Goal of the exercise: Reproduce, exactly as they appear, the line containing "0.93093: -0.1619 -> -0.1485" and every line after it, ending with the last line of the records.
┌──
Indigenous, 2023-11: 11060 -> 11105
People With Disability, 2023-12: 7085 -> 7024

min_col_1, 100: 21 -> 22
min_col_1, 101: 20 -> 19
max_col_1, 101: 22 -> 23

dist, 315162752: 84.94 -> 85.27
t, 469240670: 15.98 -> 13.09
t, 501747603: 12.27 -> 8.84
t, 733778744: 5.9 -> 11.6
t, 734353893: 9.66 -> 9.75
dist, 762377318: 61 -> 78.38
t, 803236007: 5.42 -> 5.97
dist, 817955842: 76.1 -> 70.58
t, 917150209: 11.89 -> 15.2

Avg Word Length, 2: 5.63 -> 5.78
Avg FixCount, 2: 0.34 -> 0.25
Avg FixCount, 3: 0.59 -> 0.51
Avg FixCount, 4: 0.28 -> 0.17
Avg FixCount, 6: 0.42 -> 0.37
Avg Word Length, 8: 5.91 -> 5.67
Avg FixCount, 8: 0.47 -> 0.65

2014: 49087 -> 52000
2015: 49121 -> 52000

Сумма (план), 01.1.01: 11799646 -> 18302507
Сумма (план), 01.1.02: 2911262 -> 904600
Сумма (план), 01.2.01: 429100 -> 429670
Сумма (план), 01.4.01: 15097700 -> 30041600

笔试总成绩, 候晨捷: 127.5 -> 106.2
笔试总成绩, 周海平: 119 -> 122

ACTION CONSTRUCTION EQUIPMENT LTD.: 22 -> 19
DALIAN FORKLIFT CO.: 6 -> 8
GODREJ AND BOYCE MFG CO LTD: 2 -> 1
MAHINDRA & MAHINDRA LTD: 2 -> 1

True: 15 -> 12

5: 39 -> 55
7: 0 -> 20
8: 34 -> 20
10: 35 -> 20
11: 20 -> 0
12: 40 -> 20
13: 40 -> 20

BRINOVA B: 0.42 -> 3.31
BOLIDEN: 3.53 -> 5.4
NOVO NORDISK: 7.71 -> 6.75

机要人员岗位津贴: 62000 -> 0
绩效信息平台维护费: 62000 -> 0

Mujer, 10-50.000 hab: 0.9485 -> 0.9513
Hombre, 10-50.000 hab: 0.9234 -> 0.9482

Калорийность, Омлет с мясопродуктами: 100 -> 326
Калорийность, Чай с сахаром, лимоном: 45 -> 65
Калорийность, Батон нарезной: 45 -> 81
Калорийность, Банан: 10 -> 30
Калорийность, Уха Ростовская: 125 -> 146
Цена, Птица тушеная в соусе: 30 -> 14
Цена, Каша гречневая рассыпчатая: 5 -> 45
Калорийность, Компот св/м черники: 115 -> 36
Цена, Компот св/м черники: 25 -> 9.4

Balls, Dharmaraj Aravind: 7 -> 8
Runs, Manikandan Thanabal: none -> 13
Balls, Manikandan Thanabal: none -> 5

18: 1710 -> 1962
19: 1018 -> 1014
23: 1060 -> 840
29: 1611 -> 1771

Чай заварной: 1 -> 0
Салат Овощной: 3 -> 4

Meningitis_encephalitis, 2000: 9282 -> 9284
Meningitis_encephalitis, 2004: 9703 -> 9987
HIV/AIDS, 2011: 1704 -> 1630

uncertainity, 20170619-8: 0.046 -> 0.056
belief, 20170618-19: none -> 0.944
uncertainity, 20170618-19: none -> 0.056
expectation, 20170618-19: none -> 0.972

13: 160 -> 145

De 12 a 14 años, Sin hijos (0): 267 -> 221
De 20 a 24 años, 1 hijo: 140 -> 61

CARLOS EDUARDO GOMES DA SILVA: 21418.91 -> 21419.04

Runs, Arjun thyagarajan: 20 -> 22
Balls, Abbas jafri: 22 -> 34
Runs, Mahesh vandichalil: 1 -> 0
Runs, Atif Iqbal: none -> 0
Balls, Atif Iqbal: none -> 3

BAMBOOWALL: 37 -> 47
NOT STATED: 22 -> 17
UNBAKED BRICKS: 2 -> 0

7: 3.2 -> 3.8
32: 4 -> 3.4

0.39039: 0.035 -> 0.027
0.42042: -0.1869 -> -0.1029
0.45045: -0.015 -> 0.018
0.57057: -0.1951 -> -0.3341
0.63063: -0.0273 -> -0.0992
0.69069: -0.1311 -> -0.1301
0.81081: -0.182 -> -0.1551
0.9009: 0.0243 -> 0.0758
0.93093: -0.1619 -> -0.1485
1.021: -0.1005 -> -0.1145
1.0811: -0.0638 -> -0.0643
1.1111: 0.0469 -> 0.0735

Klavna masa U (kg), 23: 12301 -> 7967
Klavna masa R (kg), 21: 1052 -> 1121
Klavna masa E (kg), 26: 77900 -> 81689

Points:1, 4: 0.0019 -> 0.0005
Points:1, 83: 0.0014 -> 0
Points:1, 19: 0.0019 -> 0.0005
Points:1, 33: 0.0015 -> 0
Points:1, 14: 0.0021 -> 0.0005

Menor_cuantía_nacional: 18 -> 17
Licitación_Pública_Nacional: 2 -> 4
└──
Response area:
0.93093: -0.1619 -> -0.1485
1.021: -0.1005 -> -0.1145
1.0811: -0.0638 -> -0.0643
1.1111: 0.0469 -> 0.0735

Klavna masa U (kg), 23: 12301 -> 7967
Klavna masa R (kg), 21: 1052 -> 1121
Klavna masa E (kg), 26: 77900 -> 81689

Points:1, 4: 0.0019 -> 0.0005
Points:1, 83: 0.0014 -> 0
Points:1, 19: 0.0019 -> 0.0005
Points:1, 33: 0.0015 -> 0
Points:1, 14: 0.0021 -> 0.0005

Menor_cuantía_nacional: 18 -> 17
Licitación_Pública_Nacional: 2 -> 4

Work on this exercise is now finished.